Por que isso importa?
A comunidade uigur é uma minoria muçulmana de raízes turcas que habita a região autônoma de Xinjiang, no noroeste da China. A província faz fronteira com países da Ásia Central, com quem divide raízes étnicas e linguísticas.
Os uigures, cerca de 11 milhões, enfrentam discriminação da sociedade e do governo chinês e são vistos com desconfiança pela maioria han, que responde por 92% dos chineses. Denúncias dão conta de que Beijing usa de tortura, esterilização forçada, trabalho obrigatório e maus tratos para realizar uma limpeza étnica e religiosa em Xinjiang.

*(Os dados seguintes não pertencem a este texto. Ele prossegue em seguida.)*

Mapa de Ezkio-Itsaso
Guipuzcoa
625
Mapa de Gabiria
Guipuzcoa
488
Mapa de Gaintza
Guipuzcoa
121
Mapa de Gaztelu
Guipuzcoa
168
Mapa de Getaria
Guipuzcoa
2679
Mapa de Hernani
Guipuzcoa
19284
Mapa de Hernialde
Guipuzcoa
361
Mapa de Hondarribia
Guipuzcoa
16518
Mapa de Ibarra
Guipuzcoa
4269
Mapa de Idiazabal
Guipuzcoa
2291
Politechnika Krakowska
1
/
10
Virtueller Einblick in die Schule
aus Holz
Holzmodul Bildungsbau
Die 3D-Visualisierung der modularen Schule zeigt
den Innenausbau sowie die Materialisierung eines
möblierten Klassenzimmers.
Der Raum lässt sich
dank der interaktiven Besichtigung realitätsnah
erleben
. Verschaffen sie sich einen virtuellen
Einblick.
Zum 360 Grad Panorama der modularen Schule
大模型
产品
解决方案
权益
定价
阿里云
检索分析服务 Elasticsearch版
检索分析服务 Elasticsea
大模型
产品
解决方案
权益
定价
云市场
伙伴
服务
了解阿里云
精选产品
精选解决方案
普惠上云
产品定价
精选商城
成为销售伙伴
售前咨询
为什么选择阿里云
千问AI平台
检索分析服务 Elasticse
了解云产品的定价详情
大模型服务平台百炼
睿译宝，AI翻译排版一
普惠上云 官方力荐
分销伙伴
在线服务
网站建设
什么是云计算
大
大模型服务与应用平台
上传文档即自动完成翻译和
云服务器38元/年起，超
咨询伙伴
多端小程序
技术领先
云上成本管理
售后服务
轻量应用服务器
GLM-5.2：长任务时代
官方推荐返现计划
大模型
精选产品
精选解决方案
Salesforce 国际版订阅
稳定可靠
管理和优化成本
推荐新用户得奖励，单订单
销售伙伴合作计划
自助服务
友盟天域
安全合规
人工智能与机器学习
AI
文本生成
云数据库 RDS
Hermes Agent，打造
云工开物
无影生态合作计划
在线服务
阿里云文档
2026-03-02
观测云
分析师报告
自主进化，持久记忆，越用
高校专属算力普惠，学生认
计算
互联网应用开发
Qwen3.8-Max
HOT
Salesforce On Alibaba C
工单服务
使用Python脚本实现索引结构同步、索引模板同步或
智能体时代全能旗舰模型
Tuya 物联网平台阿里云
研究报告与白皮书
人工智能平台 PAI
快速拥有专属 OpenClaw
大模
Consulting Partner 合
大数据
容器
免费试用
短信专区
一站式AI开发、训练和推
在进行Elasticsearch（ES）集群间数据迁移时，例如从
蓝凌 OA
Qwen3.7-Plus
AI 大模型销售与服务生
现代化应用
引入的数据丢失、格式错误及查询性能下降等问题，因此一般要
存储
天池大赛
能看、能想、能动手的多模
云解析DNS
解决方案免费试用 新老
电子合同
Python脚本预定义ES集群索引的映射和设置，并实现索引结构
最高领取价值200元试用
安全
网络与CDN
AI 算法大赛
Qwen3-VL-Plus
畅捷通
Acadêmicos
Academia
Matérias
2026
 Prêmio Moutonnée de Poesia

Estimativas apontam que um em cada 20 uigures ou cidadãos de minoria étnica já passou por campos de detenção de forma arbitrária desde 2014.
O governo de Joe Biden, nos EUA, foi o primeiro a usar o termo “genocídio” para descrever as ações da China em relação aos uigures. Em seguida, Reino Unido e Canadá também passaram a usar a designação, e mais recentemente a Lituânia se juntou ao grupo.
A China nega as acusações de que comete abusos em Xinjiang e diz que as ações do governo na região têm como finalidade a educação contraterrorismo, a fim de conter movimentos separatistas e combater grupos extremistas religiosos que eventualmente venham a planejar ataques terroristas no país.
O porta-voz do Ministério das Relações Exteriores da China Zhao Lijian afirma que o trabalho forçado uigur é “a maior mentira do século”. “Os Estados Unidos tanto criam mentiras quanto tomam ações flagrantes com base em suas mentiras para violar as regras do comércio internacional e os princípios da economia de mercado”, disse ele.